Collaboration can feed creativity, turning a vague idea into a powerful reality.

But what happens when all of the collaborators are at a distance? Or work from home? Is it possible to have a creative studio that puts out meaningful ideas remotely? You might be surprised at the answer.


Not only is remote work gaining traction (In 2016, 43 percentof Americans worked remotely at least part of the time) but the concept actually has big benefits for employers and employees alike. These benefits mean that a remote creative studio might actually be the best way to get work done.

source: gallup


A remote creative studio will save you money.

Imagine cutting your annual costs by an average of $11,000 a year, without compromising on employees or the work you get done. Global Workplace Analytics says these savings are possible for small businesses, just by hiring remote vendors. Big businesses have even larger savings, with companies like Aetna and American Express saving tens of millions of dollars a year and Cisco saving hundreds of millions of dollars a year, just by hiring vendors and allowing some of their employees to work from home.

These cost savings are driven by the fact that remote employees mean less office space, supplies, utilities, janitors, and other overhead costs associated with owning (or renting) and maintaining a place for employees to work. Not needing to buy all those paper clips and office furniture can really add up for businesses.


A remote creative studio increases productivity.

Remote work has suffered from stereotypes before: Pajama-clad employees rolling into work late and leaving early because no one is there to make sure they punch a time clock. But what studies have shown is just the opposite: Employees are actually more productive, to the tune of an extra workday a week for one business that allowed its employees to work from home. With the right team that is built, increased productivity is the outcome. Shameless, plug 😉



And improved productivity is not limited to just a few employees.

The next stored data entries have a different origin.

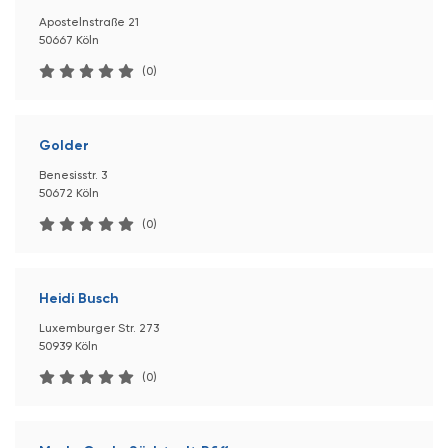
Apostelnstraße 21
50667 Köln
(0)
Golder
Benesisstr. 3
50672 Köln
(0)
Heidi Busch
Luxemburger Str. 273
50939 Köln
(0)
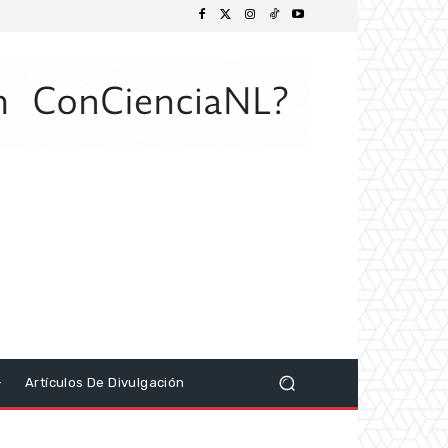
Artículos De Divulgación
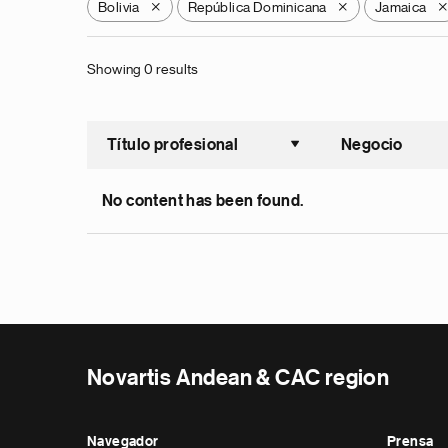
Bolivia
República Dominicana
Jamaica
X
X
Showing 0 results
Título profesional
Negocio
Ordenar a
No content has been found.
Novartis Andean & CAC region
Navegador
Prensa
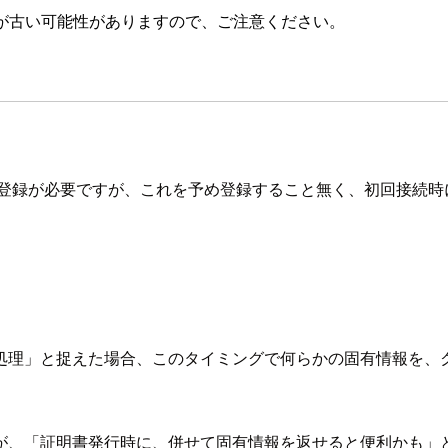
が古い可能性がありますので、ご注意ください。
トリへの登録が必要ですが、これを予め登録すること無く、初回接
処理」と捉えた場合、このタイミングで何らかの固有情報を、
が、「証明書発行時に、併せて固有情報を返せると便利かも」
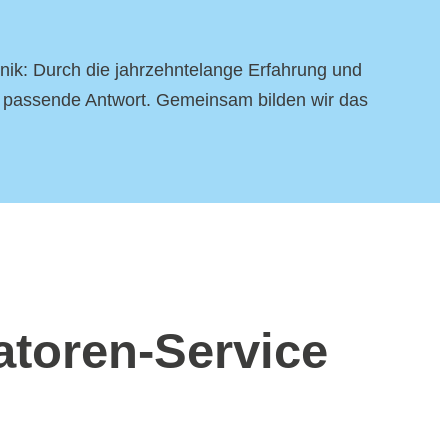
k: Durch die jahrzehntelange Erfahrung und
e passende Antwort. Gemeinsam bilden wir das
atoren-Service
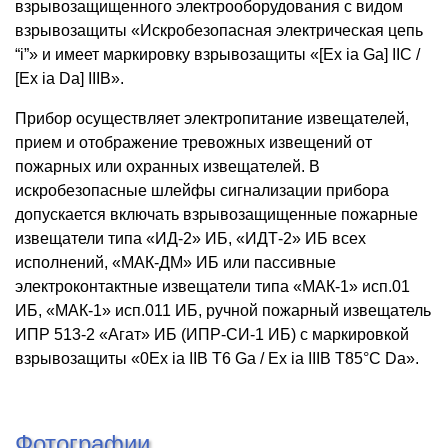
взрывозащищенного электрооборудования с видом
взрывозащиты «Искробезопасная электрическая цепь
“i”» и имеет маркировку взрывозащиты «[Ex ia Ga] IIC /
[Ex ia Da] IIIB».
Прибор осуществляет электропитание извещателей,
прием и отображение тревожных извещений от
пожарных или охранных извещателей. В
искробезопасные шлейфы сигнализации прибора
допускается включать взрывозащищенные пожарные
извещатели типа «ИД-2» ИБ, «ИДТ-2» ИБ всех
исполнений, «МАК-ДМ» ИБ или пассивные
электроконтактные извещатели типа «МАК-1» исп.01
ИБ, «МАК-1» исп.011 ИБ, ручной пожарный извещатель
ИПР 513-2 «Агат» ИБ (ИПР-СИ-1 ИБ) с маркировкой
взрывозащиты «0Ex ia IIB T6 Ga / Ex ia IIIB T85°С Da».
Фотографии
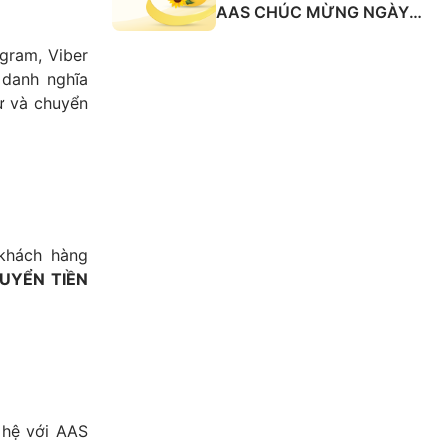
AAS CHÚC MỪNG NGÀY
QUỐC TẾ PHỤ NỮ 8/3
ram, Viber 
danh nghĩa 
 và chuyển 
Nhằm đảm bảo an toàn thông tin và tài sản, AAS khuyến cáo Quý khách hàng 
UYỂN TIỀN
hệ với AAS 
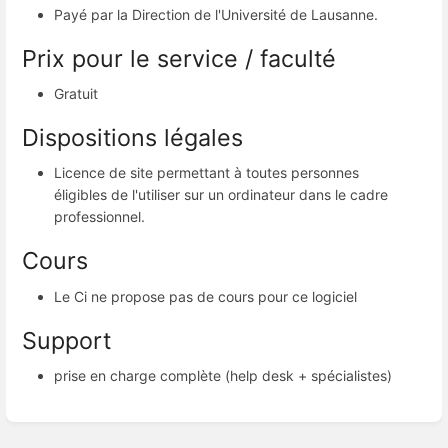
Payé par la Direction de l'Université de Lausanne.
Prix pour le service / faculté
Gratuit
Dispositions légales
Licence de site permettant à toutes personnes
éligibles de l'utiliser sur un ordinateur dans le cadre
professionnel.
Cours
Le Ci ne propose pas de cours pour ce logiciel
Support
prise en charge complète (help desk + spécialistes)
Entrer
en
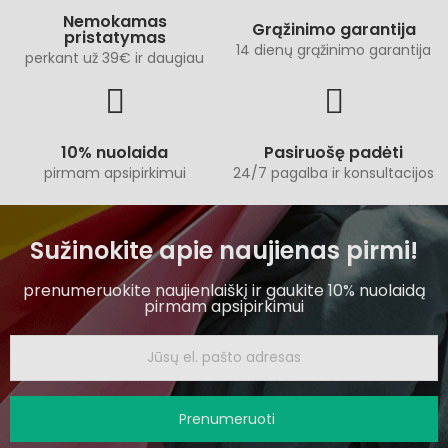
Nemokamas
Grąžinimo garantija
pristatymas
14 dienų grąžinimo garantija
perkant už 39€ ir daugiau
10% nuolaida
Pasiruošę padėti
pirmam apsipirkimui
24/7 pagalba ir konsultacijos
Sužinokite apie naujienas pirmi!
prenumeruokite naujienlaiškį ir gaukite 10% nuolaidą
pirmam apsipirkimui
Prenumeruoti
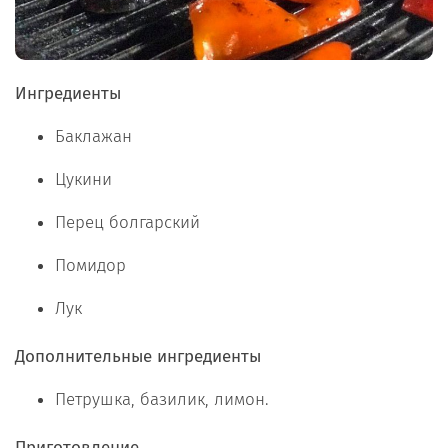
Ингредиенты
Баклажан
Цукини
Перец болгарский
Помидор
Лук
Дополнительные ингредиенты
Петрушка, базилик, лимон.
Приготовление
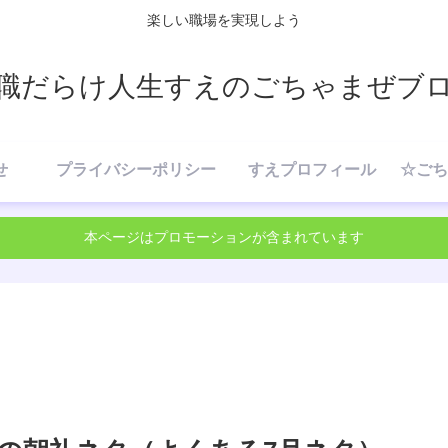
楽しい職場を実現しよう
職だらけ人生すえのごちゃまぜブ
せ
プライバシーポリシー
すえプロフィール
本ページはプロモーションが含まれています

Virtually all workers surveyed report an increase in the amount of work they can get done, and two-thirds of managers concur. Often, this improved productivity is due to the fact that there are fewer distractions (such as chatty coworkers and ringing phones) to contend with. With more productivity at a lower cost, remote work can be good for a company’s bottom line.


A remote creative studio improve employees’ experience and is the most powerful partner in content creation.

But remote work isn’t just good for employers. It also has strong benefits for employees, who prefer working from home for a number of reasons. Flexible schedules, for example, lead to a better work/life balance, and make it more appealing for older employees to stay on at the company. Fewer distractions and no commute mean more focused work time(imagine what that could do for an artist’s creativity). And happier employees mean lower attrition rates and less turnover.


All of these benefits mean that a remote creative studio might actually be the best solution for meaningful collaboration on your projects. Today’s (often free) technology, like Slack and Skype and Google Hangouts, allow you to connect effectively while you collaborate, even from a distance. And that means that a remote creative studio can deliver a strong project for less money and more satisfied employees.